_REQUIREMENT 1_
In the article on relative positional embedding below, which paper presents a memory-efficient way to calculate the embedding in decoder blocks?
_REQUIREMENT 2_
From the article on relative positional embedding below, extract verbatim the part that opens with the words containing "The classical attention" and closes with "the output sequence.".

_DOCUMENT SECTION_
Segment Open
In Shaw et al. (2018), the authors introduce relative positional embedding for self-attention in transformer models, and in Huang et al. (2018), the authors present a memory efficient approach to calculating this embedding in decoder blocks, in which the self-attention is causal. In this article, the approach is generalized to any attention mechanism, should it be self or cross or full or causal.

Background

The classical attention is formalized as follows:

\[A = \text{softmax}\left( \frac{QK^{T}}{\sqrt{n_d}} \right) V\]

where \(K\), \(V\), and \(Q\) are the keys, values, and queries, respectively. The keys and values are of shape \(n_s \times n_h \times n_{t_1} \times n_d\) where \(n_s\) is the batch size (s for space), \(n_h\) is the number of attention heads, \(n_{t_1}\) is the window size (t for time) of the input sequence, and \(n_d\) is the head size. The queries are of shape \(n_s \times n_h \times n_{t_2} \times n_d\) where \(n_{t_2}\) is the window size of the output sequence.

The relative attention obtains one additional term in the numerator:

\[A = \text{softmax}\left( \frac{QK^T + S}{\sqrt{n_d}} \right) V. \tag{1}\]

In the above, \(S\) is of shape \(n_s \times n_h \times n_{t_2} \times n_{t_1}\) and calculated based on \(Q\) and a matrix \(E\) of shape \(n_d \times n_{t_3}\) containing relative positional embeddings. The typical context is causal self-attention, in which \(n_{t_3}\) is thought of as the maximum allowed length of the input sequence and set to \(n_{t_1}\), with the interpretation that the embeddings are running from position \(-n_{t_1} + 1\) (the most distant past) up to \(0\) (the present moment). Then \(S\) is a specific arrangement of the inner products between the queries in \(Q\) and the embeddings in \(E\) so as to respect the arrangement in \(QK^T\).

The original and more memory efficient calculations of \(S\) in the case of causal attention, are illustrated in the figure below, which is taken from Huang et al. (2018).
Segment Closed
_DATA SHOWN_
Segment Open
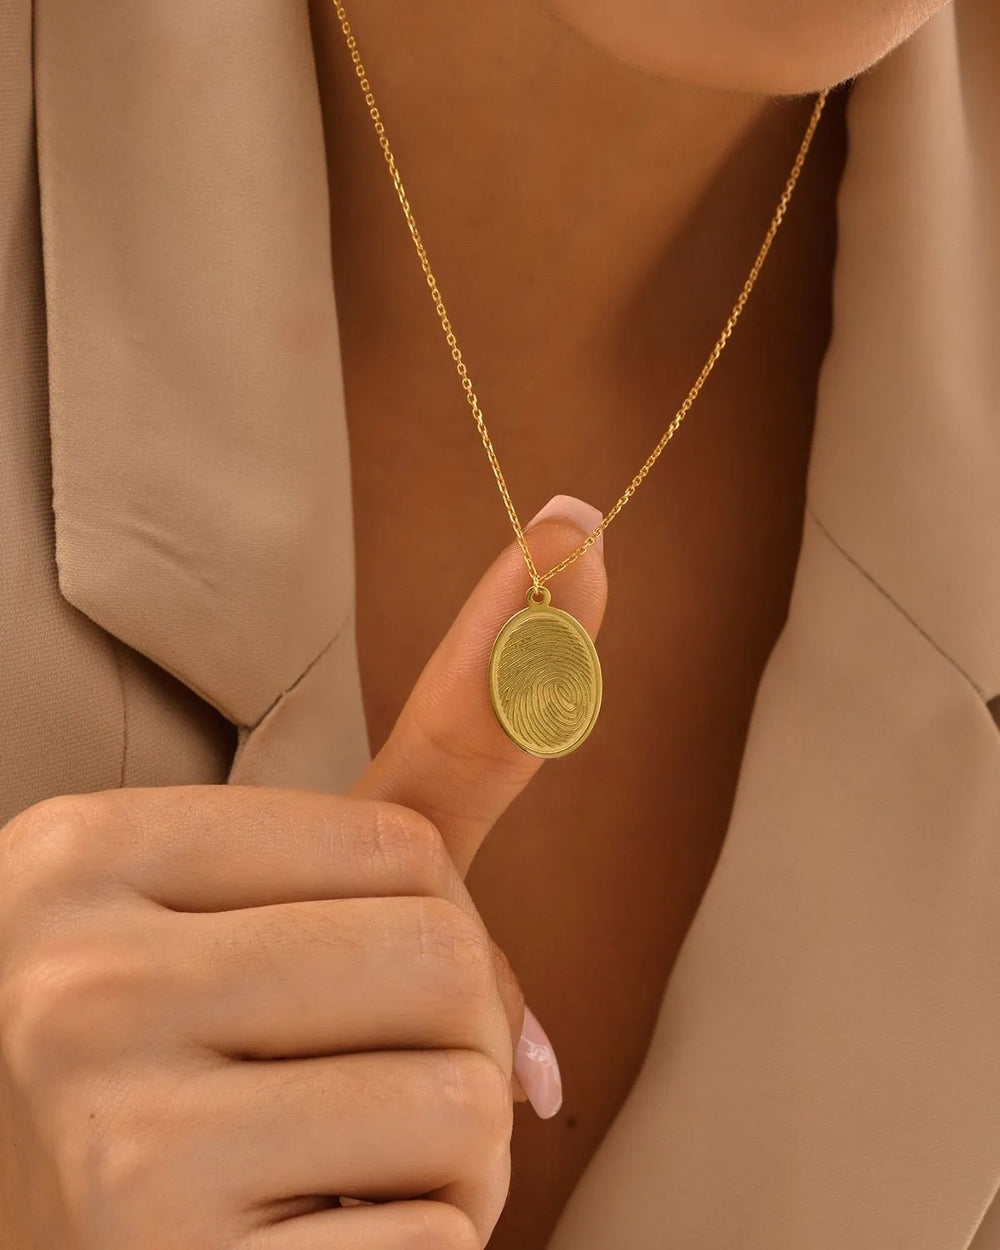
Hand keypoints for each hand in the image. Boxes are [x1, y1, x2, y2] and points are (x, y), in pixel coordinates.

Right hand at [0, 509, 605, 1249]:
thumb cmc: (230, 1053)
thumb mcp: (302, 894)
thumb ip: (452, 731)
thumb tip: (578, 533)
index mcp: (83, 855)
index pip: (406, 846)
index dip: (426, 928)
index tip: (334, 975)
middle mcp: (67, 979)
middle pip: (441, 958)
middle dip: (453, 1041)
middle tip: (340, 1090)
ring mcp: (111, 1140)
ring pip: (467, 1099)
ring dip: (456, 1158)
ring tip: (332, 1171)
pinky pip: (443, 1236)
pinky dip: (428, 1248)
Segment Closed
Segment Open
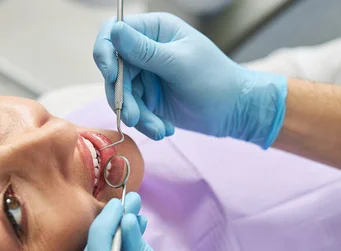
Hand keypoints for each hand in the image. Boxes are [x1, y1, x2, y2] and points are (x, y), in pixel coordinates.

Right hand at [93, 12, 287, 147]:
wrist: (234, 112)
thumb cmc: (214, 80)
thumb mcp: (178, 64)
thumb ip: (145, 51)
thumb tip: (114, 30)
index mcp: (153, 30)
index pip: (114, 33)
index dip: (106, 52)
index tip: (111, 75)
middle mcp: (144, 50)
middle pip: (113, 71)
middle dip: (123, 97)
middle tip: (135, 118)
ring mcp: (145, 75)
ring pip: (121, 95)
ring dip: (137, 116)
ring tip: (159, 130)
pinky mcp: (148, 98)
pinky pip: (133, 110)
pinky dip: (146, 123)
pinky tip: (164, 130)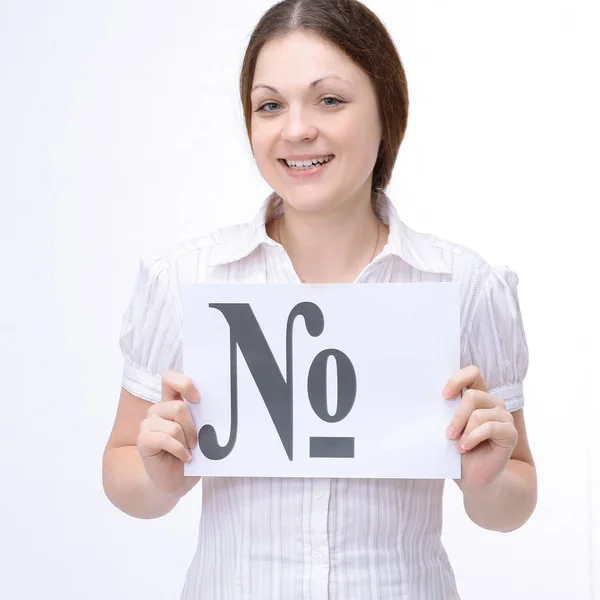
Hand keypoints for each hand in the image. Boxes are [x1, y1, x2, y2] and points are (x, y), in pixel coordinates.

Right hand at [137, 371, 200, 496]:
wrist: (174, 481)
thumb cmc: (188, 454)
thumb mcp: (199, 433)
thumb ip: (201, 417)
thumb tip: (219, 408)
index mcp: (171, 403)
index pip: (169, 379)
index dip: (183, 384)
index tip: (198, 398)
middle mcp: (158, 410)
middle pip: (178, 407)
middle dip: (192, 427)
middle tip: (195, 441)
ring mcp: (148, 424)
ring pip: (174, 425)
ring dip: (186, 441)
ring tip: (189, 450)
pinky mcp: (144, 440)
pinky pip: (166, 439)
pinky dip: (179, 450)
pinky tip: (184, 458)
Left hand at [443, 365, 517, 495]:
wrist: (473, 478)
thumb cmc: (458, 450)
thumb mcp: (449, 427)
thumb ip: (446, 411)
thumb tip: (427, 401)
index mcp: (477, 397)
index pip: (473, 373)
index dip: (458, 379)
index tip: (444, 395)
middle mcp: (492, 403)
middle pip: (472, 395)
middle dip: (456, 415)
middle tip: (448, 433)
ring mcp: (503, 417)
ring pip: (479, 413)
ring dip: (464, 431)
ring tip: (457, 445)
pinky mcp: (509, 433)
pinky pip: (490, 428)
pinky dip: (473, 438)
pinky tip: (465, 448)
Segment Closed
_OUTPUT 1_
Huang et al. (2018)

_OUTPUT 2_
The classical attention is formalized as follows:

\[A = \text{softmax}\left( \frac{QK^{T}}{\sqrt{n_d}} \right) V\]

where \(K\), \(V\), and \(Q\) are the keys, values, and queries, respectively. The keys and values are of shape \(n_s \times n_h \times n_{t_1} \times n_d\) where \(n_s\) is the batch size (s for space), \(n_h\) is the number of attention heads, \(n_{t_1}\) is the window size (t for time) of the input sequence, and \(n_d\) is the head size. The queries are of shape \(n_s \times n_h \times n_{t_2} \times n_d\) where \(n_{t_2}\) is the window size of the output sequence.